How to complete this task:
Print everything from the line containing "novembre 2025" down to the line containing "février 2024", both included, exactly as those lines appear.

Saved data entries
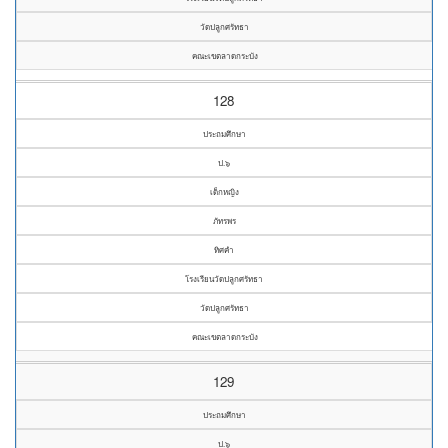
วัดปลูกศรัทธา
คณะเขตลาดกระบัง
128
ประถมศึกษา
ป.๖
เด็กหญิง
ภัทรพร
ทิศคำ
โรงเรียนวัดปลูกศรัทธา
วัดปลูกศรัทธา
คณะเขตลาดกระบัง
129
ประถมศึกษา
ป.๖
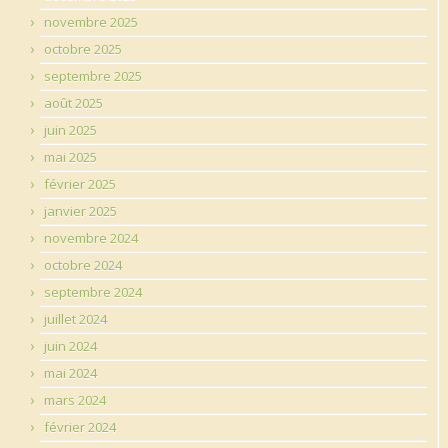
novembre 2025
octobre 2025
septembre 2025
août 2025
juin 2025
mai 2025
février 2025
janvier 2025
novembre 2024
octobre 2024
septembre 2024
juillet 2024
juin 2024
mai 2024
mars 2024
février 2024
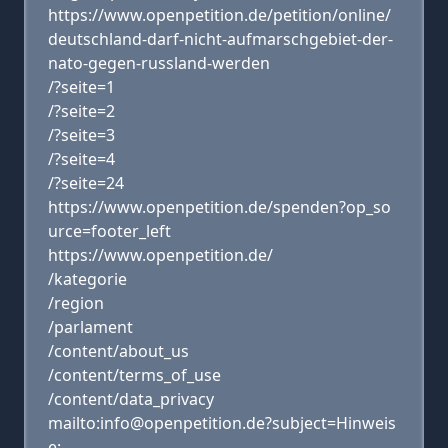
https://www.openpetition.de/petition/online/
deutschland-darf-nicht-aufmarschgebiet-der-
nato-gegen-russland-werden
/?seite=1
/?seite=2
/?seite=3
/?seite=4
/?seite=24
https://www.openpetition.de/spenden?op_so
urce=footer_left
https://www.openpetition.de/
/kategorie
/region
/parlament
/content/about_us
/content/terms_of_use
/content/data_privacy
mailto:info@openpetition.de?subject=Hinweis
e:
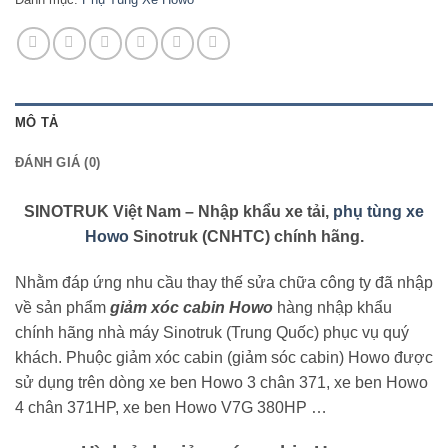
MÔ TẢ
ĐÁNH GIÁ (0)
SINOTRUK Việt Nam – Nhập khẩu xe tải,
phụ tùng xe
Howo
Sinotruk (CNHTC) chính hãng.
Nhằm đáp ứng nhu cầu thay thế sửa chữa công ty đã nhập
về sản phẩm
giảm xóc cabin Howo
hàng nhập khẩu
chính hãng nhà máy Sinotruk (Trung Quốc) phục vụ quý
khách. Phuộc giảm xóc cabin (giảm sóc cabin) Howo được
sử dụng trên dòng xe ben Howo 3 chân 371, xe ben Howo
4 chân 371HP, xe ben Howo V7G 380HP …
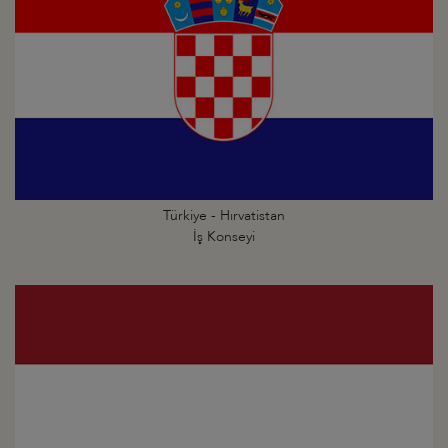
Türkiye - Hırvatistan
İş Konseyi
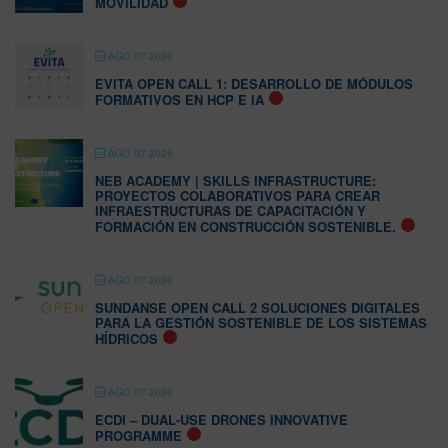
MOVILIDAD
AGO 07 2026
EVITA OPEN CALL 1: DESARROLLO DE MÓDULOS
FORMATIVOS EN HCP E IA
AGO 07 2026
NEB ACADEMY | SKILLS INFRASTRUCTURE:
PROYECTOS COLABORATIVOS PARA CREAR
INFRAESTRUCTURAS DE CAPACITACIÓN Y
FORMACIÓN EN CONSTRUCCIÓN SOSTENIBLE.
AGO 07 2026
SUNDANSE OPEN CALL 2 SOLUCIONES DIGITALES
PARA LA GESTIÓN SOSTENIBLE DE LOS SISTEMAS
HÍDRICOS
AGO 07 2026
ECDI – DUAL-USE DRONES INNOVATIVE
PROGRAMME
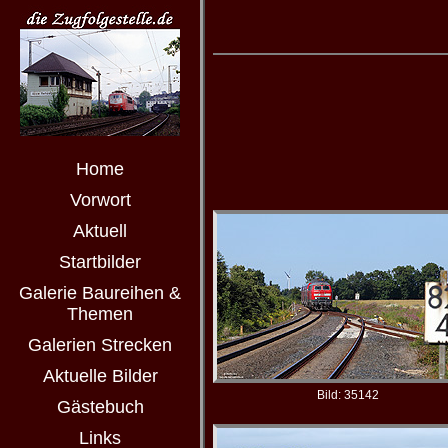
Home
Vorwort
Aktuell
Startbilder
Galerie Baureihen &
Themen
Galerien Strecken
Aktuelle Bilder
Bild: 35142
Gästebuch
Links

--

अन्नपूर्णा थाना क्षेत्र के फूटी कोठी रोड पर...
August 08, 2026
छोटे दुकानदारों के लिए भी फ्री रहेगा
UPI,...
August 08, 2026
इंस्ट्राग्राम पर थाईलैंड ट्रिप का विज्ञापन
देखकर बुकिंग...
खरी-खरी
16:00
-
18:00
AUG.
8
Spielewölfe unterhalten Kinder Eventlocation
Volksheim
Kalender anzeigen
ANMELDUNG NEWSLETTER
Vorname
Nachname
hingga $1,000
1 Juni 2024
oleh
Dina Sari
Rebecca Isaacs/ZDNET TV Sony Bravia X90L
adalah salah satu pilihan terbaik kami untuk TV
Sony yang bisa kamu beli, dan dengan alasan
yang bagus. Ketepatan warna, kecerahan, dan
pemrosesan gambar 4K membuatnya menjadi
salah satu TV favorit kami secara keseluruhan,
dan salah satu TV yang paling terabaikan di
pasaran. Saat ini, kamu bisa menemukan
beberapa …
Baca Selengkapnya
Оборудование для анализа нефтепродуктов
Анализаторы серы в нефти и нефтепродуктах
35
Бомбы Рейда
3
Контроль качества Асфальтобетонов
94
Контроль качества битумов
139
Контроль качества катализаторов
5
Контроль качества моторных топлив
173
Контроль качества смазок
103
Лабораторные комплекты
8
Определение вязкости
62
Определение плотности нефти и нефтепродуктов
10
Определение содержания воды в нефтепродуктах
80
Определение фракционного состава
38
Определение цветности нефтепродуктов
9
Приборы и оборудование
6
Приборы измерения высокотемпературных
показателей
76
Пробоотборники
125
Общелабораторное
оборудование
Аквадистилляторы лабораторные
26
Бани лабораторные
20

Exercise solution:
novembre 2025
octobre 2025
septembre 2025
août 2025
juin 2025
mai 2025
février 2025
janvier 2025
novembre 2024
octobre 2024
septembre 2024
juillet 2024
juin 2024
mai 2024
mars 2024
février 2024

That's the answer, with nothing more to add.